5 tips to build community

  1. Get away from the office.
  2. Take time in meetings to talk about personal things, even if for a few minutes.
  3. Have inside jokes. If they don’t exist, create them.
  4. Create recurring opportunities for people to air grievances and get on the same page. And DO NOT let this become a “checklist” item. It must be meaningful or it’s not worth the effort.
  5. Individual success is team success. Individual failure is team failure. If it ever gets to “well, at least it wasn’t MY project that tanked,” then you’re in trouble. Because when your focus area is in need, the rest of the team will be able to reply, “well, at least it isn’t MY job…”

Teams don’t become great by accident or just by being lucky. Consider which of the methods you could use to inject some community into your team, then make it happen.

For more info and team-related goodness, check out The Orange Revolution book review.

3 thoughts on “The Biggest Killer of Teams Is…

  1. Trevor

    Great advice here, Ben. I think you could add “Trust” to your list.

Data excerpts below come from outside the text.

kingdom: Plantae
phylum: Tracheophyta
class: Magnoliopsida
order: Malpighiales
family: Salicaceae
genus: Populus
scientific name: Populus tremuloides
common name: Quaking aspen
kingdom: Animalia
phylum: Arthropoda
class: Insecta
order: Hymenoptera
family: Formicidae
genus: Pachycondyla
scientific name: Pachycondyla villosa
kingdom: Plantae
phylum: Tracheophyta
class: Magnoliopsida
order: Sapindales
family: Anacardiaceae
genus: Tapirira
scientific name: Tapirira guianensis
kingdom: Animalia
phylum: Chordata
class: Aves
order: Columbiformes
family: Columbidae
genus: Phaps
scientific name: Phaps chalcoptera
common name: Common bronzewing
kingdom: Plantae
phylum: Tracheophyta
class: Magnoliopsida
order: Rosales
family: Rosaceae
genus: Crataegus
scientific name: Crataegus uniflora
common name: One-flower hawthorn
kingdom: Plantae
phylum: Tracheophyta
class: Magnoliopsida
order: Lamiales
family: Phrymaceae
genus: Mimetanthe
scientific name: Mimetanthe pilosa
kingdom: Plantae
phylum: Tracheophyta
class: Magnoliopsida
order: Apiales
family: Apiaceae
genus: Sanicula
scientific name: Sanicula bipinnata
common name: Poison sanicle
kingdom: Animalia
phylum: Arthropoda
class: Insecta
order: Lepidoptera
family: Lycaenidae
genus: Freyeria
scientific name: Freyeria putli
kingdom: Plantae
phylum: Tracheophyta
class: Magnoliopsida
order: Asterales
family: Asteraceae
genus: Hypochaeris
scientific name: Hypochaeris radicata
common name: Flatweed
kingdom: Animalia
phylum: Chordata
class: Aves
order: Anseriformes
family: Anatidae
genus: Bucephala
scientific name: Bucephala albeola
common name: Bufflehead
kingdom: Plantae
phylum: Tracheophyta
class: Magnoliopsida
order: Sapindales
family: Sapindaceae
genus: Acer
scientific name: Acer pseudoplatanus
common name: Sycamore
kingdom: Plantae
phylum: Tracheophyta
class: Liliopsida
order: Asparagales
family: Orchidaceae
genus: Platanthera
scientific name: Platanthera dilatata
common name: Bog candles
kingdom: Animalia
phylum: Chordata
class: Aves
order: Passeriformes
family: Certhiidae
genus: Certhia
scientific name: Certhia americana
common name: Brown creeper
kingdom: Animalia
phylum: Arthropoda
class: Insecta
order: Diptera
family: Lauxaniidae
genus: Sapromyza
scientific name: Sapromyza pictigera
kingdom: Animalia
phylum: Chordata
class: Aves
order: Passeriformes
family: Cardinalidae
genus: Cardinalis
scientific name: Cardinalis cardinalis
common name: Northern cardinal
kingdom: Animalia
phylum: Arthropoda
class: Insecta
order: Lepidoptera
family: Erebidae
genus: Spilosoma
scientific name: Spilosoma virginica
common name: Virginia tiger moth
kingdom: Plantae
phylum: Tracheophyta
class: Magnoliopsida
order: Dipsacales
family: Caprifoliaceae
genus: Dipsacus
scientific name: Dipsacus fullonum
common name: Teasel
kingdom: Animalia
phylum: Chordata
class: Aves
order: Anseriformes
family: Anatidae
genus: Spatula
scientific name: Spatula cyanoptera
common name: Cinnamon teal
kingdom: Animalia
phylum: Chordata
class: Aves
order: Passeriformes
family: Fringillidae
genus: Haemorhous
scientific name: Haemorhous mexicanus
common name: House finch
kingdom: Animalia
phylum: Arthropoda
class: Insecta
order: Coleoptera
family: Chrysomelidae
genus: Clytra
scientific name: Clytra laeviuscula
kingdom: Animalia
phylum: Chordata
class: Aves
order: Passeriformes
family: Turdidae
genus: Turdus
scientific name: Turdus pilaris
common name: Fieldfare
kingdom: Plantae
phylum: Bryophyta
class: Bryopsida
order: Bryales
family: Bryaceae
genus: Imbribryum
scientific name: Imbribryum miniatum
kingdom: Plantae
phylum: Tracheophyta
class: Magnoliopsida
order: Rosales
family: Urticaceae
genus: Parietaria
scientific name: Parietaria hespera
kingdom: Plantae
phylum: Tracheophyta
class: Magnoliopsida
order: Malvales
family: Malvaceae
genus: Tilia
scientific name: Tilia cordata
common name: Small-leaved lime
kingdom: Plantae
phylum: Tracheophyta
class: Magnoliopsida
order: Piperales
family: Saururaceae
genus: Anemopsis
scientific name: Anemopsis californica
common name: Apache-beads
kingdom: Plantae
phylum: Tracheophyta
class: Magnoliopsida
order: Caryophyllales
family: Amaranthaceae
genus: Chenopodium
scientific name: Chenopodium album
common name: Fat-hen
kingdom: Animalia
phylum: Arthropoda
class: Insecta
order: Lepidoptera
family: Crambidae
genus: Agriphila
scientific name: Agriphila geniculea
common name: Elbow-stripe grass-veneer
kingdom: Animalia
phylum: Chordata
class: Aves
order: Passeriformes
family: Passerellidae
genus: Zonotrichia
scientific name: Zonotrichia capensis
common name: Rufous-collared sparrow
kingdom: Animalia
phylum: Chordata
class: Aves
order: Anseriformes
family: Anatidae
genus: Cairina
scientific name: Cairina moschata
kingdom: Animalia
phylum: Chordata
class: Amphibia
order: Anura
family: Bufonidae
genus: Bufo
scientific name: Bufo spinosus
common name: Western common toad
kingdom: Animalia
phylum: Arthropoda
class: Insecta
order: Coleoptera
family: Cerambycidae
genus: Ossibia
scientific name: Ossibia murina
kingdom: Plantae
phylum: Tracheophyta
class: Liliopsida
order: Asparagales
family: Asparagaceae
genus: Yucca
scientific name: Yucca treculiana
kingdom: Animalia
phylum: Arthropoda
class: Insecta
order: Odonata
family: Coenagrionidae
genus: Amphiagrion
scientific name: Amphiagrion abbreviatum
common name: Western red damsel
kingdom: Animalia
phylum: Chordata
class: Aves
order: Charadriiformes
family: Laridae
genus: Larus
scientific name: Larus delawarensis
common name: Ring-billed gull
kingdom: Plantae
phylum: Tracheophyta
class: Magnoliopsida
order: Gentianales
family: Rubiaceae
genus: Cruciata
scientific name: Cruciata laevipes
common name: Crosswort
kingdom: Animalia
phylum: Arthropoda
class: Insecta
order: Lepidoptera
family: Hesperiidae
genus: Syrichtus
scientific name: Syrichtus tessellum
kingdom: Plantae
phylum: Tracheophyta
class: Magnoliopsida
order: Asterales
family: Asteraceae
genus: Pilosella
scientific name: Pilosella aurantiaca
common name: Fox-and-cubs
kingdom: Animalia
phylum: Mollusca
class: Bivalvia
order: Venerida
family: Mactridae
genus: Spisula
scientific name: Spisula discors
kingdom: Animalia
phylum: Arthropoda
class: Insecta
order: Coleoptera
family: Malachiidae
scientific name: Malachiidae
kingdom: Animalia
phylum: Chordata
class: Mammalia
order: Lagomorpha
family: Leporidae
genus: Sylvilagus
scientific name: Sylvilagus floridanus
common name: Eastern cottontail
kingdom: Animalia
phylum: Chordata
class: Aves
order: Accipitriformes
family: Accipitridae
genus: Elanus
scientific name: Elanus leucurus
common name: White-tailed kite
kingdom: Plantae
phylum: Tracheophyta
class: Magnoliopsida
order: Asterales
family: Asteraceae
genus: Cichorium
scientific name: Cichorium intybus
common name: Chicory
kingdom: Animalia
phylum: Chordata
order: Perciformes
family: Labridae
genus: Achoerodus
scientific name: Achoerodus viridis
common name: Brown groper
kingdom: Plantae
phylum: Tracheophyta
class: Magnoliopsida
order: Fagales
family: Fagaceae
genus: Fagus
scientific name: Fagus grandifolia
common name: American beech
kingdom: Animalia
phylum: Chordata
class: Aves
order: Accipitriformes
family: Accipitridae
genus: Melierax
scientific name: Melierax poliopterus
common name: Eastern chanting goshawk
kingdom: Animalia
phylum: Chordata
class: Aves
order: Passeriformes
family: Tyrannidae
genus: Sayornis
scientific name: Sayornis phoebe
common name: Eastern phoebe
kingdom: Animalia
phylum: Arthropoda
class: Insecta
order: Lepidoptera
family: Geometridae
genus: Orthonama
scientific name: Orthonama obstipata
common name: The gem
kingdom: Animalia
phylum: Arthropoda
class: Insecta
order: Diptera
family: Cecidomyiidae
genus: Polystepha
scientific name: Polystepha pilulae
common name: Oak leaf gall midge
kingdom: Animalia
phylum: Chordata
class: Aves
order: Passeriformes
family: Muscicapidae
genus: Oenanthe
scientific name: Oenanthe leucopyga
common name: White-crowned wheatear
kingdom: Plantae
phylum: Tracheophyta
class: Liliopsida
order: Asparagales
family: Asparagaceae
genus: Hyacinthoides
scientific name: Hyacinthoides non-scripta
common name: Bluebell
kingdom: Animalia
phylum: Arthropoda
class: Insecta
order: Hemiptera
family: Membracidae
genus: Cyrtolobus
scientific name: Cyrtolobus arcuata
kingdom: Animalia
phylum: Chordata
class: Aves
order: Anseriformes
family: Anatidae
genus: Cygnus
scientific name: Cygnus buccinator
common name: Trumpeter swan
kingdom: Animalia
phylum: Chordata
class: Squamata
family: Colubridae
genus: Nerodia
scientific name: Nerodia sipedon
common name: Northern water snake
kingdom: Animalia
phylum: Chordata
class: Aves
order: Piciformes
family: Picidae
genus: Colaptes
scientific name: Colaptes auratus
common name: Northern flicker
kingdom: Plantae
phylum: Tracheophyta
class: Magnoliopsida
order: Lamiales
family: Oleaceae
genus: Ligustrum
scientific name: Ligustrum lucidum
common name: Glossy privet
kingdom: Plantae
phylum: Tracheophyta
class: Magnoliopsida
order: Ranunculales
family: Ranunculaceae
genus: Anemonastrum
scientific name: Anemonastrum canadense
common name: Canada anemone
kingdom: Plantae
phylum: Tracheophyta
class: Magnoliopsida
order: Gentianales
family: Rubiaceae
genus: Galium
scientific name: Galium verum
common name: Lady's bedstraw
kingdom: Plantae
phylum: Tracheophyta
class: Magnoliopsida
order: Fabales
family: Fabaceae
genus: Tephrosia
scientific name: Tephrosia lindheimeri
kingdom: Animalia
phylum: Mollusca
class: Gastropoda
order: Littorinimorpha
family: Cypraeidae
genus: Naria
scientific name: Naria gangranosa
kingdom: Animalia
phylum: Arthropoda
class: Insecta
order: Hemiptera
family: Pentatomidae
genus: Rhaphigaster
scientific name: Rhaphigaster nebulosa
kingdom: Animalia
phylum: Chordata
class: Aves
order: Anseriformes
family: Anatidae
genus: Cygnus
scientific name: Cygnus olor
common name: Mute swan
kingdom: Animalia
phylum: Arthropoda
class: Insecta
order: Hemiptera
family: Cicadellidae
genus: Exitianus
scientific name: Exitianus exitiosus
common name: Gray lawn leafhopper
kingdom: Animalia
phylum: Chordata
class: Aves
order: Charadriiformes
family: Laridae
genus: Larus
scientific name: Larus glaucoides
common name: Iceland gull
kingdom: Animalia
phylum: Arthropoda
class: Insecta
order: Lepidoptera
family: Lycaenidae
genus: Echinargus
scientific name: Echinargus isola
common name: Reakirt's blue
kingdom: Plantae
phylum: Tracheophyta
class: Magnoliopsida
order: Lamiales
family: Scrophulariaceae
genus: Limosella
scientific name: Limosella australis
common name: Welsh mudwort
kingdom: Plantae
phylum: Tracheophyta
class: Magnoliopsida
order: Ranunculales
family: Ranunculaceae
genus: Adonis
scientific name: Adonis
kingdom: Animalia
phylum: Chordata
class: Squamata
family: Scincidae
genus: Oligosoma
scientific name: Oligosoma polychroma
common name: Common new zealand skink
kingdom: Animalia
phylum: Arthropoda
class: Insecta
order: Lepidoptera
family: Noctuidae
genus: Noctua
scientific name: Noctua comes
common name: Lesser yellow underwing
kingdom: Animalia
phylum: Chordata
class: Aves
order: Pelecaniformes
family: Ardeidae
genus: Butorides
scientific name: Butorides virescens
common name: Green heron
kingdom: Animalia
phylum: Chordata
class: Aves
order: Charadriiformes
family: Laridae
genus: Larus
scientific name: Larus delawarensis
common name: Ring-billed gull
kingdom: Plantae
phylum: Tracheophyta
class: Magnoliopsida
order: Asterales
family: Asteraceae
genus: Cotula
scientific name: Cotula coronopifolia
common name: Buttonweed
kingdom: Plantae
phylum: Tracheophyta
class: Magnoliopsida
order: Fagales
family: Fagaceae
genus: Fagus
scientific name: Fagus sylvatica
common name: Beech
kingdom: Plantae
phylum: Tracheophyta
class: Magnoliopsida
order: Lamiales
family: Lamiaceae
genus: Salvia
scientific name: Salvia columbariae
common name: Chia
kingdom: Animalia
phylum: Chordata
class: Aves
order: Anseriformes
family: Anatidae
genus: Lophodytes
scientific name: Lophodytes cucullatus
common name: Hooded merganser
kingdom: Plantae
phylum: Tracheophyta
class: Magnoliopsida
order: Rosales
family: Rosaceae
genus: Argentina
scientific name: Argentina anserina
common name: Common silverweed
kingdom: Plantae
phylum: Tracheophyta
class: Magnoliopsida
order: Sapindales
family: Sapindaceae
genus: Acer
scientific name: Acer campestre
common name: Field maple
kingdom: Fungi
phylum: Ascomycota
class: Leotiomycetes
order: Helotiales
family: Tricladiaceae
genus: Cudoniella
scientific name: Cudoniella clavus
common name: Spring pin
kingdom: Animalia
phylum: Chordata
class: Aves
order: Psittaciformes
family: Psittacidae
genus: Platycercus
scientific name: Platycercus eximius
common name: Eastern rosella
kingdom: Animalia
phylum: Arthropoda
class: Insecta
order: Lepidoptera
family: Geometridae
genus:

Without trust, a community cannot be built inside of an organization.

    Happy holidays Ben!!

  2. Emily

    Can you give me any ideas on how to present to a new team and a new manager some of your very good ideas for Building Team Community. We have zero to very contact with other members in the team. They have documented high turn over, and I don’t want to be the next one. Thank you for your time.

  3. James Lawther

    Like the tips

    But I’d like to add a thought, community is important but purpose is key. Has the team got a common purpose and aim?

    Without that then your team just becomes a social event.